Эмблемы особенно полезны в фирменном жанре модерна – детективном романе, где они могут быть своего рода условными знаками, и это отлично понимала Агата Кристи. У Эркюля Пуаро таких знаков целая куча, в которой мы обнаружим и его усы, и любимый напиток, ячменный отвар, а у мисс Марпл всегда под рукой вязание. Все они создают героям определенное положение в их мире. Даже когда появился самый первый роман о Пуаро, вечные его небольшие стычки с окружающими были знаком человека несколько старомодного, этакого консерватора. Это описание говорит о Пуаро почти все. Ничего нового Кристи здесь не изобрела. Такая практика восходит как минимум к Шерлоку Холмсу, его войлочной шляпе (правду сказать, он надевает ее совсем нечасто), пенковой трубке и семипроцентному раствору кокаина. Целое поколение детективов и полицейских на вторых ролях получило свои личные талисманы: монокль лорда Питера Уимзи, Аста, фокстерьер Ника и Норы Чарльз, орхидеи и желтая рубашка Ниро Вульфа, кухонные хлопоты Спенсера у Роберта Б. Паркера (а если подумать, является ли Хоук – или любой другой приятель – эмблемой героя? Или Сюзан Сильверман, его давняя, когда-то благородная подруга?), или пластинки с блюзами (только в женском исполнении) Карлотты Карлайл, созданной Линдой Барнс. С другой стороны, если женщина-детектив ростом под метр восемьдесят, с пламенеющими рыжими волосами, как у Карлотты, то о чем еще тут говорить?
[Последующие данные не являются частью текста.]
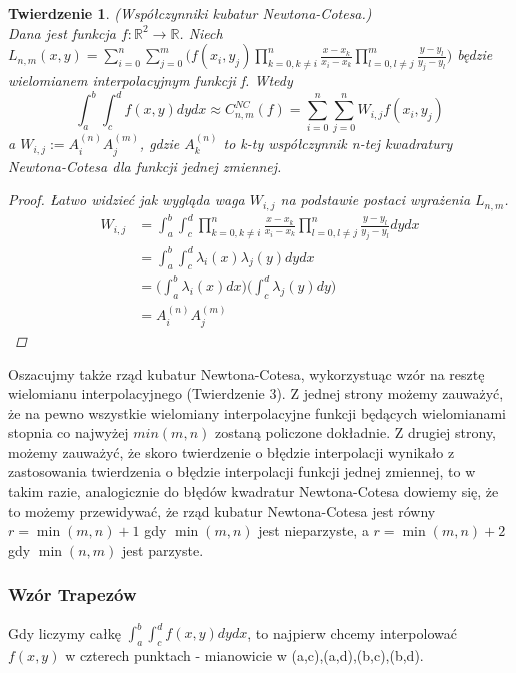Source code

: \documentclass[10pt,wide]{mwart}
\newtheorem{tw}{Twierdzenie}
\theoremstyle{definition}
\begin{document}
\begin{tw} (Współczynniki kubatur Newtona-Cotesa.) \\
  Dana jest funkcja \(f: \mathbb{R}^2 \rightarrow \mathbb{R}\).
  Niech \(  L_{n,m}(x,y) = \sum_{i=0}^{n}\sum_{j=0}^m\Big(f(x_i,y_j)\prod_{k = 0, k\neq i}^{n}\frac{x-x_k}{x_i - x_k} \prod_{l=0, l \neq j}^{m}\frac{y-y_l}{y_j - y_l}\Big)\)
  będzie wielomianem interpolacyjnym funkcji f.
  Wtedy
  \begin{equation*}
    \int_a^b \int_c^d f(x,y) dy dx \approx C_{n,m}^{NC}(f) = \sum_{i=0}^{n}\sum_{j=0}^{n}W_{i,j}f(x_i,y_j)
  \end{equation*}
  a \(W_{i,j} := A_i^{(n)}A_j^{(m)}\), gdzie \(A_k^{(n)}\) to k-ty współczynnik n-tej kwadratury Newtona-Cotesa dla funkcji jednej zmiennej.
    \begin{proof}
    Łatwo widzieć jak wygląda waga \(W_{i,j}\) na podstawie postaci wyrażenia \(L_{n,m}\).
  \begin{equation*}
    \begin{split}
  W_{i,j} & = \int_a^b \int_c^d \prod_{k = 0, k\neq i}^{n}\frac{x-x_k}{x_i - x_k} \prod_{l=0, l \neq j}^{n}\frac{y-y_l}{y_j - y_l} dydx \\
  & = \int_a^b \int_c^d \lambda_i(x)\lambda_j(y) dy dx \\
  & = \Big(\int_a^b \lambda_i(x) dx\Big)\Big(\int_c^d \lambda_j(y)dy\Big) \\
  & = A_i^{(n)}A_j^{(m)}
    \end{split}
  \end{equation*}
\end{proof}
\end{tw}
Oszacujmy także rząd kubatur Newtona-Cotesa, wykorzystuąc wzór na resztę wielomianu interpolacyjnego (Twierdzenie 3).
Z jednej strony możemy zauważyć, że na pewno wszystkie wielomiany interpolacyjne funkcji będących wielomianami stopnia co najwyżej \(min(m,n)\) zostaną policzone dokładnie.
Z drugiej strony, możemy zauważyć, że skoro twierdzenie o błędzie interpolacji wynikało z zastosowania twierdzenia o błędzie interpolacji funkcji jednej zmiennej, to w takim razie, analogicznie do błędów kwadratur Newtona-Cotesa dowiemy się, że
to możemy przewidywać, że rząd kubatur Newtona-Cotesa jest równy \(r = \min(m,n)+1\) gdy \(\min(m,n)\) jest nieparzyste, a \(r = \min(m,n) + 2\) gdy \(\min(n,m)\) jest parzyste.
 \subsubsection{Wzór Trapezów}
 Gdy liczymy całkę \(\int_a^b \int_c^d f(x,y) dy dx\), to najpierw chcemy interpolować \(f(x,y)\) w czterech punktach - mianowicie w (a,c),(a,d),(b,c),(b,d).
\end{document}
Иногда эмблемы повторяются, создавая своего рода мотив. В «Поездке в Индию»[31]
Эдвард Морган Форстер рисует главного героя, доктора Азиза, через виды транспорта. Такая смена средств передвижения позволяет нам, если можно так выразиться, следить за движением Азиза вперед. Сначала он появляется, когда едет на велосипеде к своему другу Хамидулле, потом, после того как на велосипедном колесе спустила шина, нанимает запряженную пони двуколку, чтобы ехать к бунгало Каллендера. Он видит, как англичанки бесцеремонно, как будто так и надо, забирают его двуколку, чтобы отправиться в клуб, куда индийцам вход воспрещен, и заставляют его пешком идти домой; всем этим ему довольно грубо указывают на его место. Затем поезд, на котором Азиз совершает злосчастную поездку на Марабарские холмы, потом упоминается угнанная машина, прокатившись на которой Азиз снова попадает в тюрьму. Потом, когда все обвинения сняты, его уносят силы совершенно ему неподконтрольные – вот-вот вспыхнет восстание – в великолепном ландо.Особое чудо Форстер творит с парой лошадей. Почти в самом начале романа Азиз по-дружески играет в поло с молодым английским офицером. Это стремление приобщиться к среднему классу, представленному занявшими страну британцами, показывает нам иллюзии, в которых пребывает молодой доктор. К нему никогда не будут относиться как к равному, хотя, например, офицер считает его приятным человеком. Все фальшиво с самого начала. Он одалживает пони у своего более удачливого друга Хамидуллы прежде всего для практики, и, хотя умело держится в седле, игра для него совсем непривычна; ему приходится обдумывать каждое свое действие, ведь он здесь – человек со стороны. Мнимые товарищеские отношения между индийцем-врачом и англичанином-военным возможны лишь в искусственном мире спортивной площадки, и то лишь потому, что оба тщательно избегают всех различий: ничто другое, кроме поло, их не связывает. В конце романа Азиз снова едет верхом; это своего рода прощальная прогулка с его старым другом, Филдингом. Они разговаривают; они едут верхом; они спорят об индийской идентичности и возможных вариантах становления государственности; ни о чем таком Азиз никогда не смог бы говорить ни с молодым офицером, ни с каким-нибудь другим англичанином в романе. Они друзья и поэтому могут спорить так откровенно и даже горячо. Вот только дружба эта обречена. В волшебном последнем абзаце лошади своим поведением отвечают на вопрос Филдинга, почему она невозможна в современной им Индии.
Вот только лошади этого не хотели – они расходились все дальше; не хотела этого земля, выставляя перед ними скалы, между которыми всадникам приходилось пробираться по одному, так узка была тропа; храмы, емкость для воды, тюрьма, дворец, птицы, туша павшего животного, Большой Дом, показавшийся вдали, как только они миновали проход и увидели под собой Мау: все они не хотели этого, сотни голосов твердили: «Нет, еще нет», а небо говорило: «Нет, не там».